Well, this description isn't really theologically sound. It's just a description atheists invent and pretend Christians believe in order to bolster their own beliefs.
Eternal punishment is a habitual state of mind. Like an alcoholic or a drug addict. The alcohol and drugs are just a symbolic outwards representation of the torment they feel inside. Some people escape from this vicious cycle and others never change until the day they die. That's a worldly reflection of what eternal torment would be. Nobody is "inflicting torment" on the alcoholic except himself. Now you imagine just extending that lifespan 50, 500, 1,000, 2,000 years. There are people, regardless of how much time they have, who would simply never come back from the debauchery and destruction they've created. It would only get worse and darker as time goes on.
It's like that Robin Williams movie "What Dreams May Come". After his kids die, he dies later on, and then his wife falls into a spiral of depression and kills herself. In the afterlife she's alone in a hell of her own making, trapped in a feedback loop of torment that she created within her own mind. The door is there and open but she never leaves or walks through it. It's no different than the real world. People who suffer in this way, the door is always there and open and many just never walk through it.
It's a literal state of perpetual insanity that's easily observable in our world today.
That's an interesting take on classical imagery. We know Hell is a borrowed term and Sheol was the term Christ used, which was the territory of unclaimed graves, meant as a general metaphor for death. So Yeshua Yosephson never preached of Dante's Inferno, but we work with the theology we're taught and this mannachian Zoroastrian patchwork of Catholicism turned evangelical gospel via KJV is what Christianity is to most people in the world.
We know Hell is a borrowed term and Sheol was the term Christ used
Well, no. You can make this argument about the Torah, but in the NT for example you have the story of Lazarus, the rich man goes to Hades (not Sheol) a place of torment where he is "tormented in this flame" (described in other sections of the NT as a place where "the worms don't die", and many other examples), while Lazarus goes to the Bosom of Abraham. This is thought to be some sort of a purgatory, since nobody could enter into Heaven until Christ. So this is actually pretty clear imagery laid out regarding heaven and hell (the existence of it, anyways).

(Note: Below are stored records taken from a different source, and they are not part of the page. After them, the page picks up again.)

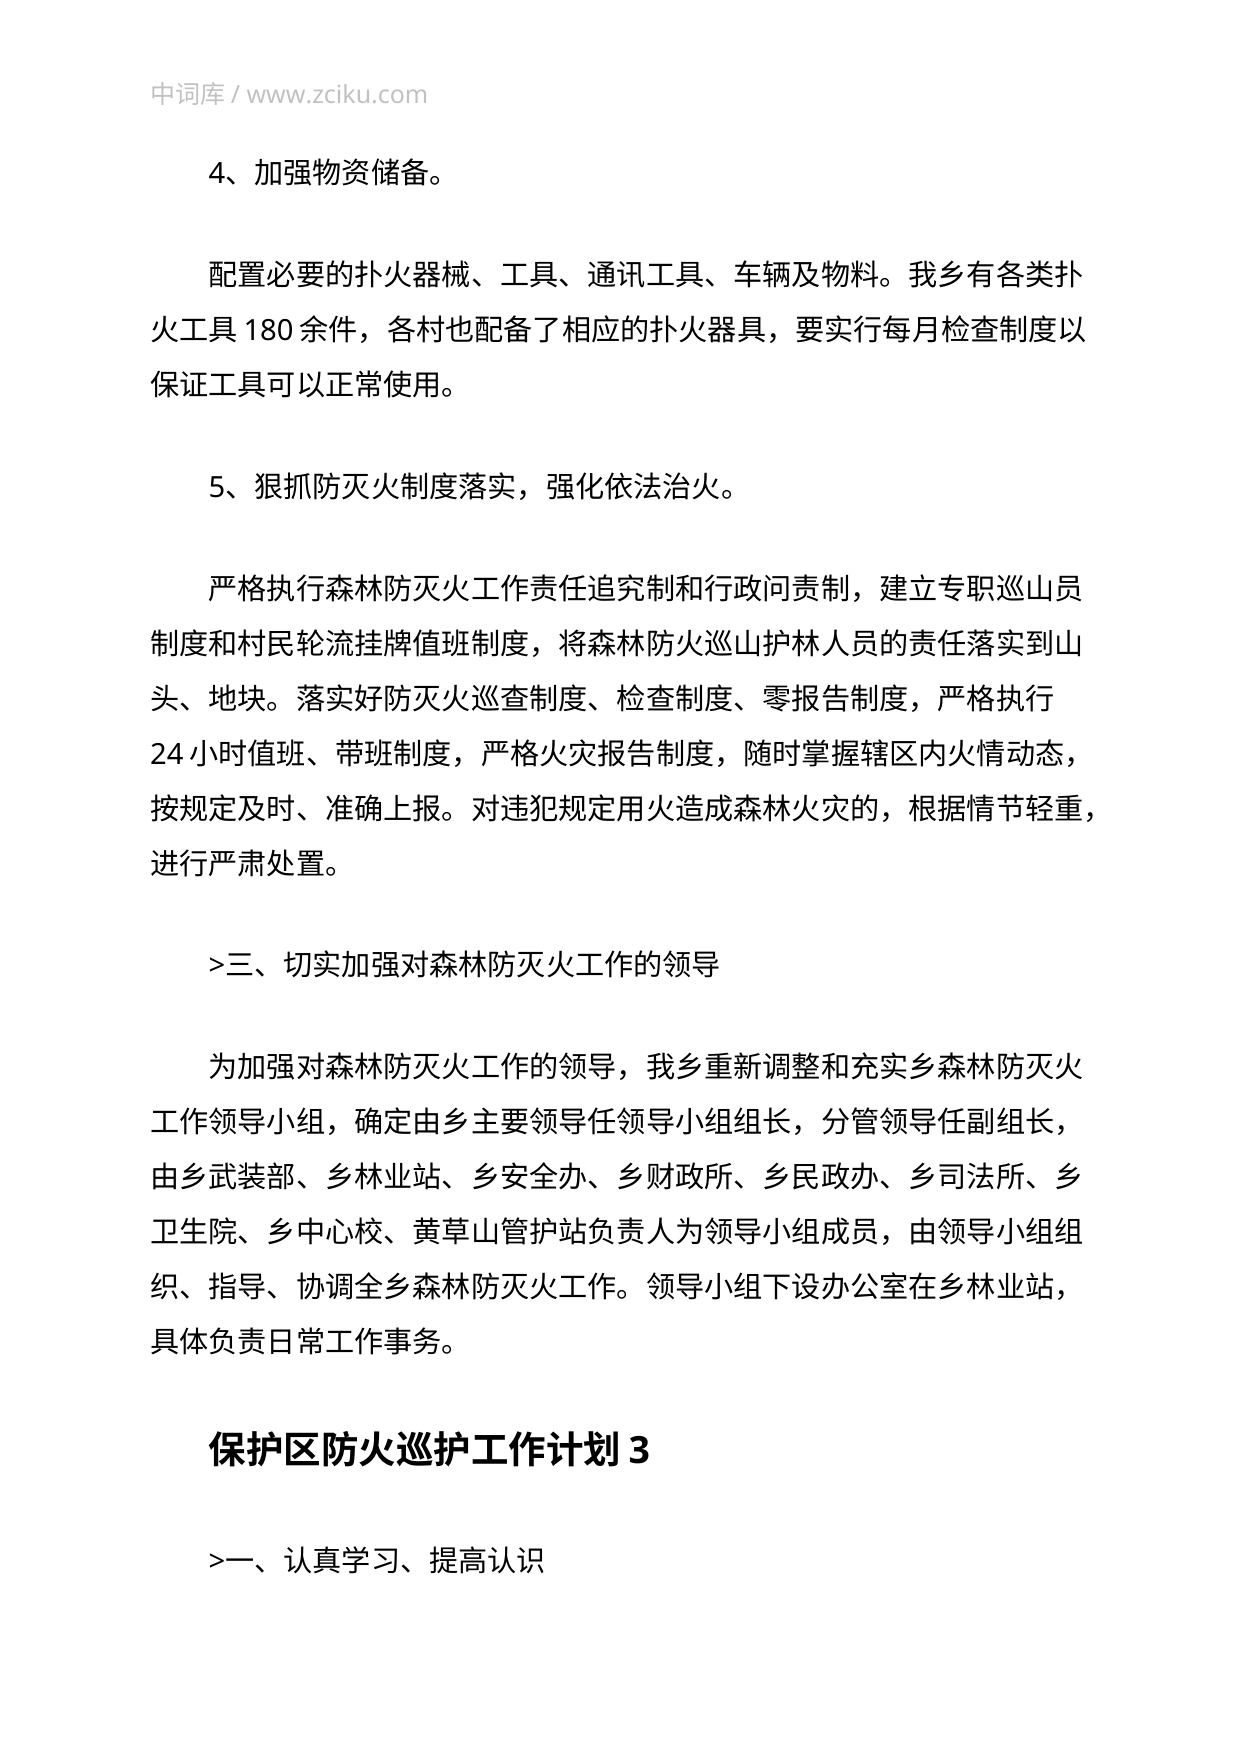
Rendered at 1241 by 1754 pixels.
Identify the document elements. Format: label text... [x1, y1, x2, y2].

text 4、加强物资储备。 [150, 150, 1090, 192]
text 配置必要的扑火器械、工具、通讯工具、车辆及物料。我乡有各类扑火工具180余件，各村也配备了相应的扑火器具，要实行每月检查制度以保证工具可以正常使用。 [150, 252, 1090, 404]
text 为加强对森林防灭火工作的领导，我乡重新调整和充实乡森林防灭火工作领导小组，确定由乡主要领导任领导小组组长，分管领导任副组长，由乡武装部、乡林业站、乡安全办、乡财政所、乡民政办、乡司法所、乡卫生院、乡中心校、黄草山管护站负责人为领导小组成员，由领导小组组织、指导、协调全乡森林防灭火工作。领导小组下设办公室在乡林业站，具体负责日常工作事务。 [150, 1044, 1090, 1361]
text >三、切实加强对森林防灭火工作的领导 [150, 942, 1090, 984]
text 5、狠抓防灭火制度落实，强化依法治火。 [150, 464, 1090, 506]
text 严格执行森林防灭火工作责任追究制和行政问责制，建立专职巡山员制度和村民轮流挂牌值班制度，将森林防火巡山护林人员的责任落实到山头、地块。落实好防灭火巡查制度、检查制度、零报告制度，严格执行24小时值班、带班制度，严格火灾报告制度，随时掌握辖区内火情动态，按规定及时、准确上报。对违犯规定用火造成森林火灾的，根据情节轻重，进行严肃处置。 [150, 566, 1090, 882]
text >一、认真学习、提高认识 [150, 1538, 1090, 1580]
text 保护区防火巡护工作计划3 [150, 1420, 1090, 1475]
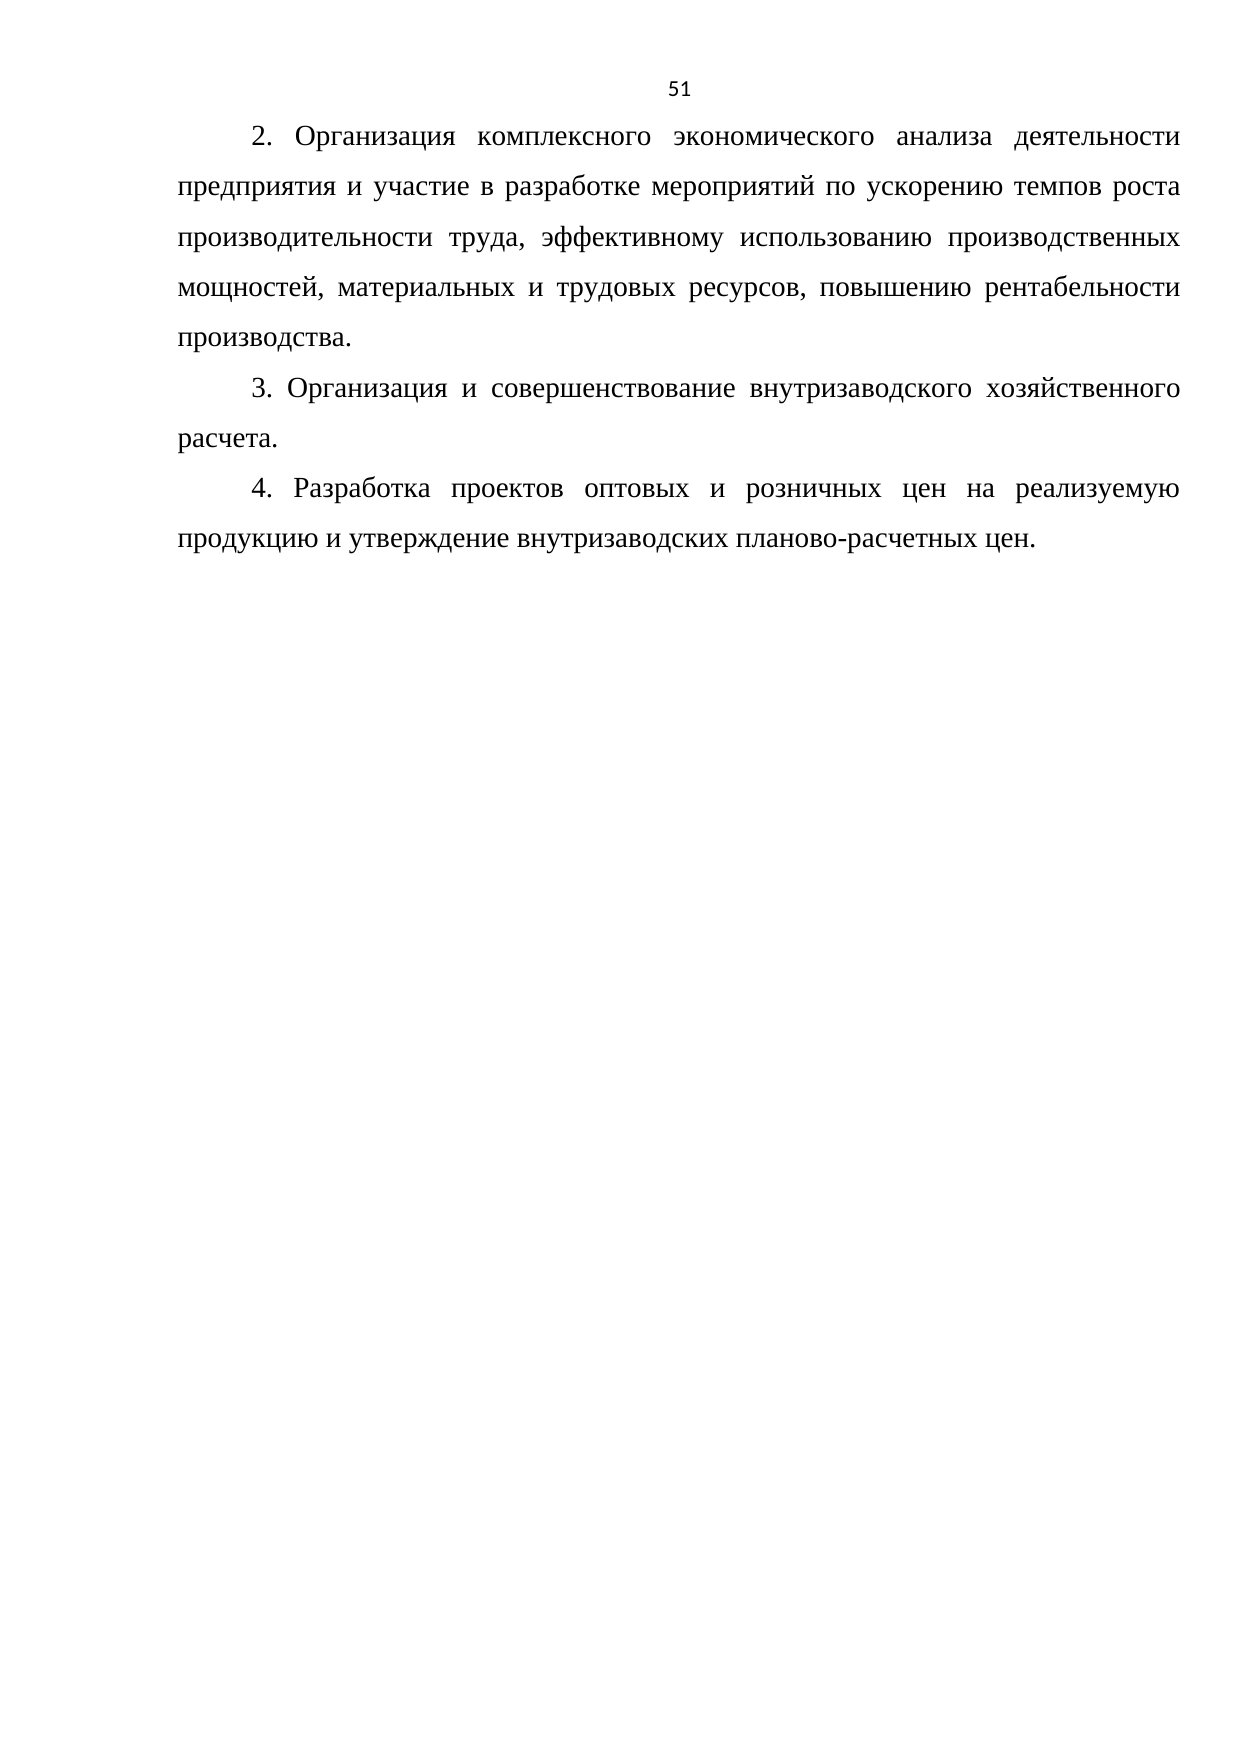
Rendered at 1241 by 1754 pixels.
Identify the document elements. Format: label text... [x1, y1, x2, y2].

text 3. Организация и совершенствование внутризаводского хозяйственного расчета. [177, 370, 1181, 453]
text 2. Организация комплексного экономического анализа деятельности предприятия и участие в разработке мероприятий по ускорению темпов роста производительности труда, эффективному использованию производственных мощностей, материальных и трудовых ресурсов, повышению рентабельности производства. [177, 118, 1181, 353]
text 4. Разработка проектов оптовых и розничных цен на реализуемую продукцию и утверждение внутризаводских планово-расчетных цен. [177, 470, 1181, 554]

But it is a valid observation for the Torah, which most people aren't aware of. So that's cool you know that. I appreciate the intelligent critique.
This isn't what Christianity is to a lot of people (evangelicals etc) but that's mainly because they don't care about philosophy. Like, at all. So it's really just a vague understanding that when you die you go somewhere that isn't good. Not really a firm conviction about what that actually means.
Protestantism is a system of pretty much continuously reinventing the wheel since there's no top-down authority, so it's not necessarily that they don't believe it but that they're only able to get to step 3 when this is step 15. I'm an Orthodox Christian, these ideas were formulated over the course of 1,000+ years. It's the culmination of many brilliant minds devoting their entire lives to the pursuit of truth, exchanging ideas, deliberating. That's pretty hard to compete with by just...getting together with a bunch of other pals who believe in Christ, chatting about it and maybe starting a blog or reading a few books from contemporary authors.
I have yet to receive any pushback from other Christians about this though. They think it's great and insightful. It would be incredibly difficult to find a Christian who would hear what I said and be like "ummm no, fuck you. Hell is literally a torture chamber where God sits there stabbing you in the face for eternity". I would have trouble trying to find one. I mean, even for that matter I have trouble finding atheists who find what I'm saying problematic (conceptually, of course). It's pretty sensible and obvious once you hear it. I really don't know why this understanding went by the wayside.
TL;DR It's less that they believe something contradictory to what I'm saying and more that the wisdom and knowledge of our ancestors has been entirely erased. Which is sad.
I respect Orthodox Christianity. I read Staniloe's Orthodox Spirituality and found it deeply insightful. While I can't say I understood it, I found it more valuable than most Abrahamic cults and if you're following Christ you might as well join His church, not the pagan syncretists (Catholics) and book worshipers (Protestants).
That said, if we're tracing the genealogy of ideas, Yeshua and the Gospel writers studied the Septuagint as well as other Hellenistic works (Gospel writers are highly educated in Greek literary and theatrical form). While the immortal soul is hard to find in the Hebrew texts, as Israel's soul is it's material wealth and people, it is not hard to find in Plato and Plutinous. So through the bastard son of god we get bastardized hybrid of Greek and Hebrew thought, just what a Roman occupied middle eastern territory needed to adapt to the humiliation of being conquered once again.
If the Orthodox aesthetic appeals to you, I'm glad you found your bliss on this rock of suffering and agony. If Hell is life without god, then I'll say even Hell has its moments. It's not all bad.
There's meaning and joy to be found outside Yeshua's Ultimatum. We're not all Waiting for Godot and that's Ok. If God wants to judge me for using my mind to come to my own conclusions, I'll accept that. In the meantime, I think Epicurious was right. If there is a god, they don't intervene, so pay them no mind.